Somehow, CMF and his team altered the course of the season. For Georgia to finish the year 19-13 overall and tied for second in the conference is living proof to the amount of heart and perseverance this team possesses.

The Dawgs won 9 of their last 12 games, arguably making them one of the hotter teams in the country.

The knock against Fox has always been his inability to bring in more big-time recruits from the metro Atlanta area, which may be true.

But the guy definitely develops players (see J.J. Frazier, Neme Djurisic, Marcus Thornton, Kenny Gaines), and he finds a way to squeeze every ounce of effort out of his team.

The Dawgs are set to lose just one player from this team -senior Donte Williams – and they should enter next season as one of the favorites to finish near the top of the conference.

Coach Fox seems to have the program going in the right direction.

7 thoughts on “Dawgs out of SEC tournament, looking towards postseason play

    1. Thanks for your coverage of the team. It has been a good season watching the improvement when many of us thought it would be awful. JJ has an a great future as he gets stronger. He plays fearlessly and has confidence. Nemi has lost confidence in his outside shot and his elevation under the basket seems diminished. Those guys are too big and strong.


  1. This is indeed a long, physically imposing group of Cats. If they had the more senior leadership of the two juniors and senior that the national championship team of two? years ago had, they’d win it again (Gads what a sentence). As Fox has pretty much said he will use his two scholarships this year, I hope he has a junior college beast on his radar–an Anthony Evans type would be nice. After thinking about it, I think it better that he use the slots this year if suitable players can be found. I’ve become afraid that if he had six slots to play with the following year, he might again waste two or three on projects that can not play and will never get there. We all know what that is like. That being said, I agree that the program is going in the right direction. Now if we can go 9-3 or 10-2 in next year’s preseason, with a couple quality wins thrown in, we can really get excited.

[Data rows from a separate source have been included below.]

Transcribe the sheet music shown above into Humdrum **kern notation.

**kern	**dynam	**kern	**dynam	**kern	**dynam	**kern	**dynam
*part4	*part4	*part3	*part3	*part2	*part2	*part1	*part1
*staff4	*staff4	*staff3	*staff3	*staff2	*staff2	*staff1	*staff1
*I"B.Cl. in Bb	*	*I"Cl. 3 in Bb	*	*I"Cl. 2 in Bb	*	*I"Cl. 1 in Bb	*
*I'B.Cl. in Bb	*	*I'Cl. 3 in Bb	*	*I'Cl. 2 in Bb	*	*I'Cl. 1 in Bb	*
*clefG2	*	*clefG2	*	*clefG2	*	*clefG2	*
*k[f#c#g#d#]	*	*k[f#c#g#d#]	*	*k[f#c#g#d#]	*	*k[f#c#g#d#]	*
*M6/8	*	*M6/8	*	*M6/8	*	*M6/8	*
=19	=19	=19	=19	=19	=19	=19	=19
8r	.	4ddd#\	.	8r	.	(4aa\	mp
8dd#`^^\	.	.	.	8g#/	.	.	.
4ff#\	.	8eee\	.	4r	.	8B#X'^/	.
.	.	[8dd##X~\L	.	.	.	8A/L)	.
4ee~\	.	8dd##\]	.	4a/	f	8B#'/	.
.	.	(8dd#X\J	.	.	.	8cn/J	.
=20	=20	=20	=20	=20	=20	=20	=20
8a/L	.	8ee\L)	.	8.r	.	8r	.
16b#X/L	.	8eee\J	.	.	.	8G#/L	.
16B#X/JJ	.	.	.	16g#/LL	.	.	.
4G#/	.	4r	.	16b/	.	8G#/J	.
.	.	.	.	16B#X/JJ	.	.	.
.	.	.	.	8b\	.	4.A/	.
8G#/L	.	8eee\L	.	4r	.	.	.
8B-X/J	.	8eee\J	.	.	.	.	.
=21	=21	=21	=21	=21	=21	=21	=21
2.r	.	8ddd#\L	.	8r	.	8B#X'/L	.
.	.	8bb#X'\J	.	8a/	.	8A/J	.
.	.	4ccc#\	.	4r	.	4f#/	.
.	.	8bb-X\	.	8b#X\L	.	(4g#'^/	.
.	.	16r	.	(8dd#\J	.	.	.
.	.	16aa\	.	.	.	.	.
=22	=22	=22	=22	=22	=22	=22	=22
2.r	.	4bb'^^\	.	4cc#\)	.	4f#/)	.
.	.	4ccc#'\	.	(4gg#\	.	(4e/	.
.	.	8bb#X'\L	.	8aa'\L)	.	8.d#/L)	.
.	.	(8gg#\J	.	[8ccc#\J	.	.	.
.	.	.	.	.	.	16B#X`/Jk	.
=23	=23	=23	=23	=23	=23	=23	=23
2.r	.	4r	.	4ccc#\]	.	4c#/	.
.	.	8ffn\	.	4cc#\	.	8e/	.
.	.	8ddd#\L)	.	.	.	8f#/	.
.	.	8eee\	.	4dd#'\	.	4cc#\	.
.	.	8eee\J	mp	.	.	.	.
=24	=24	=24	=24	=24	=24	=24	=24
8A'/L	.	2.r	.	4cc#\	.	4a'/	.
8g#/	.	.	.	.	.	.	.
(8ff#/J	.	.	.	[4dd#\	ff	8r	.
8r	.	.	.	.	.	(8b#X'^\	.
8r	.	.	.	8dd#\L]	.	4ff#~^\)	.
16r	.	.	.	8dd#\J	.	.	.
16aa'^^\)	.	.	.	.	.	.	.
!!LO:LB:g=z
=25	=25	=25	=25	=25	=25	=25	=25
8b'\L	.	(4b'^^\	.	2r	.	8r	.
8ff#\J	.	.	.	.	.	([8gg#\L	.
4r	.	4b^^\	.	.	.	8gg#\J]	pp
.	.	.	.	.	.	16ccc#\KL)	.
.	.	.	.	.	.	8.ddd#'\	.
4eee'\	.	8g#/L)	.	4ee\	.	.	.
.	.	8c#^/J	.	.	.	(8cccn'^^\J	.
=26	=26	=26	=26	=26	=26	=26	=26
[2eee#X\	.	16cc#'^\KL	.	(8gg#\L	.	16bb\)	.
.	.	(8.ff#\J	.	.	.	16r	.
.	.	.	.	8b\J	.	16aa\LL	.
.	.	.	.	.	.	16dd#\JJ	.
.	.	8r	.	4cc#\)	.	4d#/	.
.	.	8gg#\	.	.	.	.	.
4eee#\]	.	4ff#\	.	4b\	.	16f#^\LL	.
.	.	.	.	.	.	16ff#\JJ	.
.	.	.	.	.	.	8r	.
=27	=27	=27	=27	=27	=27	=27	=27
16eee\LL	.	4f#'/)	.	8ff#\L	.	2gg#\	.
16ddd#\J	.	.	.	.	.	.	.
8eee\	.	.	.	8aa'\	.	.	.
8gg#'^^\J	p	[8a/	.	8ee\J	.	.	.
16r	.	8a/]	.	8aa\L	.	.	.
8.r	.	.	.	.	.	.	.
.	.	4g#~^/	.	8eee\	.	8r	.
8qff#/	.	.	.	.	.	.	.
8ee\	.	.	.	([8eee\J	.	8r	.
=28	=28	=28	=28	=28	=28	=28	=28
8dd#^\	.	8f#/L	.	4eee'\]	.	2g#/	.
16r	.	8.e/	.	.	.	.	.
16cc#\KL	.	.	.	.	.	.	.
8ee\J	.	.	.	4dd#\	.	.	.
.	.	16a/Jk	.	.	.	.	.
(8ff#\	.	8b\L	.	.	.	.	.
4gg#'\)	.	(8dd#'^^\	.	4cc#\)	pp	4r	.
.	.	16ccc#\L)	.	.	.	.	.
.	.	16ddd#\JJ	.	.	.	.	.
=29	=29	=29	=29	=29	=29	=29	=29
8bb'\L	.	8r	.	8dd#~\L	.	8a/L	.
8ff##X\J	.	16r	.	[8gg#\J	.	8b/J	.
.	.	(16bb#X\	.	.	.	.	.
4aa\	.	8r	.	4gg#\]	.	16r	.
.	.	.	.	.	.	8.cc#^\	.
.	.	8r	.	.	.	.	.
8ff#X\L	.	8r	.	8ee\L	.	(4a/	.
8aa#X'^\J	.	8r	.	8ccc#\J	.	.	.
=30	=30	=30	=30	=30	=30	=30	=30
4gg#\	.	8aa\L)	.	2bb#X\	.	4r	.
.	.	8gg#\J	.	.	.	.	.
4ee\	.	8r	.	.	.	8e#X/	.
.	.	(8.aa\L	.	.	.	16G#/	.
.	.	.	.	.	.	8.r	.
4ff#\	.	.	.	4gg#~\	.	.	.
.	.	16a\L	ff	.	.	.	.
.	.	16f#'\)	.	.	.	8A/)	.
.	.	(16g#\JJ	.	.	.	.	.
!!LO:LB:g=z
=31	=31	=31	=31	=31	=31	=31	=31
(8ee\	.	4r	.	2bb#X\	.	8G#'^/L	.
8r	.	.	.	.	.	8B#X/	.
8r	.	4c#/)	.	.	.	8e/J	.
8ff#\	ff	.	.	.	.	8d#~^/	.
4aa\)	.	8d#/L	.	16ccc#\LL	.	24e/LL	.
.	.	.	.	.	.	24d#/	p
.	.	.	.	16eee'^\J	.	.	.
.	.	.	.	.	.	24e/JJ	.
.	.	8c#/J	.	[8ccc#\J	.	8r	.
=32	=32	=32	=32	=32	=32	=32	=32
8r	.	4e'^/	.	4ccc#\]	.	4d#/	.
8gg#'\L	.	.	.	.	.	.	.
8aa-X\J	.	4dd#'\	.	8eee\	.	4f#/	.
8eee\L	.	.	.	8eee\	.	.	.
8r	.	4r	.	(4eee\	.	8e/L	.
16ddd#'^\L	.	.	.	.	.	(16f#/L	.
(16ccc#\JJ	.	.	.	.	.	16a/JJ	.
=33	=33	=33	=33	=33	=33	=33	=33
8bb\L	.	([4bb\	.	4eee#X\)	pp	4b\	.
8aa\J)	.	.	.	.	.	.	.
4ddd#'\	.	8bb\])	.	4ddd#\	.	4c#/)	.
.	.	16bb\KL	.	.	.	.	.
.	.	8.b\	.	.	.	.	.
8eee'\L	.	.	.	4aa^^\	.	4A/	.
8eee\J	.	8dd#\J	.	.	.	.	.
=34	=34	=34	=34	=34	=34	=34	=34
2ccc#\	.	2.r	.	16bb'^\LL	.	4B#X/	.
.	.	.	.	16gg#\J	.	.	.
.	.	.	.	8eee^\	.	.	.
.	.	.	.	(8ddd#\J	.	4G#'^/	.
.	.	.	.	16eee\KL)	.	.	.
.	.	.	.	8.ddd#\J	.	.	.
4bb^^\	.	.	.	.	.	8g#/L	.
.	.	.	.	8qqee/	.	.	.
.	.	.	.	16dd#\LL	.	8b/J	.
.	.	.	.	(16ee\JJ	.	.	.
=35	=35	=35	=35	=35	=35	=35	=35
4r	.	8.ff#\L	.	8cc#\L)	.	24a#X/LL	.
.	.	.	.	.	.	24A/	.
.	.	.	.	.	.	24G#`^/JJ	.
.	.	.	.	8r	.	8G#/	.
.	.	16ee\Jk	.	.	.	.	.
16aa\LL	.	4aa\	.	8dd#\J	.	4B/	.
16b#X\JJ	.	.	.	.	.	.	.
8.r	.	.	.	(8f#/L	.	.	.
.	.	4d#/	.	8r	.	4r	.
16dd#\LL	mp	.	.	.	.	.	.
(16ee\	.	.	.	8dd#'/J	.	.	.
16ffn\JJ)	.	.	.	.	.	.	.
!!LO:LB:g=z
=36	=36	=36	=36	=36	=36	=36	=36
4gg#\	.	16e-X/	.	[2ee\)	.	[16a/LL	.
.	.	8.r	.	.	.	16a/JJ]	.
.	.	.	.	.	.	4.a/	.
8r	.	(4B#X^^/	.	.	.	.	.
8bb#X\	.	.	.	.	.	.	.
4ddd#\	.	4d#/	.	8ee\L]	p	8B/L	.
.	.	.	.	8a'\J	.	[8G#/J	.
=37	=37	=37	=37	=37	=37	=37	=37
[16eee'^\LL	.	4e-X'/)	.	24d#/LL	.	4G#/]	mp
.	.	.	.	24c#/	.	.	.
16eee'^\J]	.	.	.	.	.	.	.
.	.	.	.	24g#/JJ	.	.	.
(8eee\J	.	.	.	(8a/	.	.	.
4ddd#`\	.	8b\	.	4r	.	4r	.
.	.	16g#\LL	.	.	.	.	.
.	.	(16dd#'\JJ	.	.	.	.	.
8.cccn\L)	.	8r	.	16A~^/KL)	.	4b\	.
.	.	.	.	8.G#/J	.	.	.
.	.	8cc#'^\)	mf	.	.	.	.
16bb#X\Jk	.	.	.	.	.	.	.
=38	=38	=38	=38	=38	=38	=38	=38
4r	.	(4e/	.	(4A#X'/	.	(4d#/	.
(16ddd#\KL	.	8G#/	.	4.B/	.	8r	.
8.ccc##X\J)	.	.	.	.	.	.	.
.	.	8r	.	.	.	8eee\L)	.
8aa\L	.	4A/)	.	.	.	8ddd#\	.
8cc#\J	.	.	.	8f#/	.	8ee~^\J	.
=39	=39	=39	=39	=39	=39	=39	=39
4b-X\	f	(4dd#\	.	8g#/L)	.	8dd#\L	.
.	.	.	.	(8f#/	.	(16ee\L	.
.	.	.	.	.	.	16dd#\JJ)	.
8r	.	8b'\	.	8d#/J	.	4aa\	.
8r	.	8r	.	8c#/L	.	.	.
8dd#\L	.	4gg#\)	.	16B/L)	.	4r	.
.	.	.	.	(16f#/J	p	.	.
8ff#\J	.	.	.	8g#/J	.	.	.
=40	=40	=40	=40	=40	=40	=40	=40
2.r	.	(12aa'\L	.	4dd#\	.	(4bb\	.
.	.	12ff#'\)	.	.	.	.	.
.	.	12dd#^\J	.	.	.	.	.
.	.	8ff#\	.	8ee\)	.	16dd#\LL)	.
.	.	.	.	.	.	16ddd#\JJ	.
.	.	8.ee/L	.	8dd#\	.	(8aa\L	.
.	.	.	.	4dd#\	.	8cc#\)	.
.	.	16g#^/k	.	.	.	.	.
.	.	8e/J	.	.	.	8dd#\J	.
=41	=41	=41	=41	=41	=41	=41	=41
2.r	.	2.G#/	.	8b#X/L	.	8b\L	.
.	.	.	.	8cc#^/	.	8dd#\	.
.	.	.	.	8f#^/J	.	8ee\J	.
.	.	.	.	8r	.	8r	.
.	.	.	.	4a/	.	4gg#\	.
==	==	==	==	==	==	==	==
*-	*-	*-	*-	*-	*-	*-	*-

  2. I realize that sitting a player with two fouls for the rest of the first half is a widespread coaching orthodoxy, but CMF’s rigid conformity to this risk-averse strategy really costs us late in the first half of games. The effect of voluntarily pulling a player and his eventual fouling out is exactly the same — he’s not on the floor. The thing is, he’s responding to the fear of THE POSSIBILITY that his best player(s) might not be available for the whole game by making sure they aren’t! Sure enough, Charles Mann (our best player!) played only 24 minutes in the biggest game of the season because he was in “foul trouble”…only to end the game with 2 fouls. He played only 20 minutes in the Ole Miss game, and ended with 4 fouls. Even then, what if he fouled out but managed another five minutes on the court in the process? Which is worse? It drives me nuts, I tell ya.


    1. In addition, Fox pulled Mann early in the second half (not for fouling) and appeared pretty PO’d at his point guard from where I was sitting. Although, I’m not sure that an elimination game is the time for a “teaching moment”.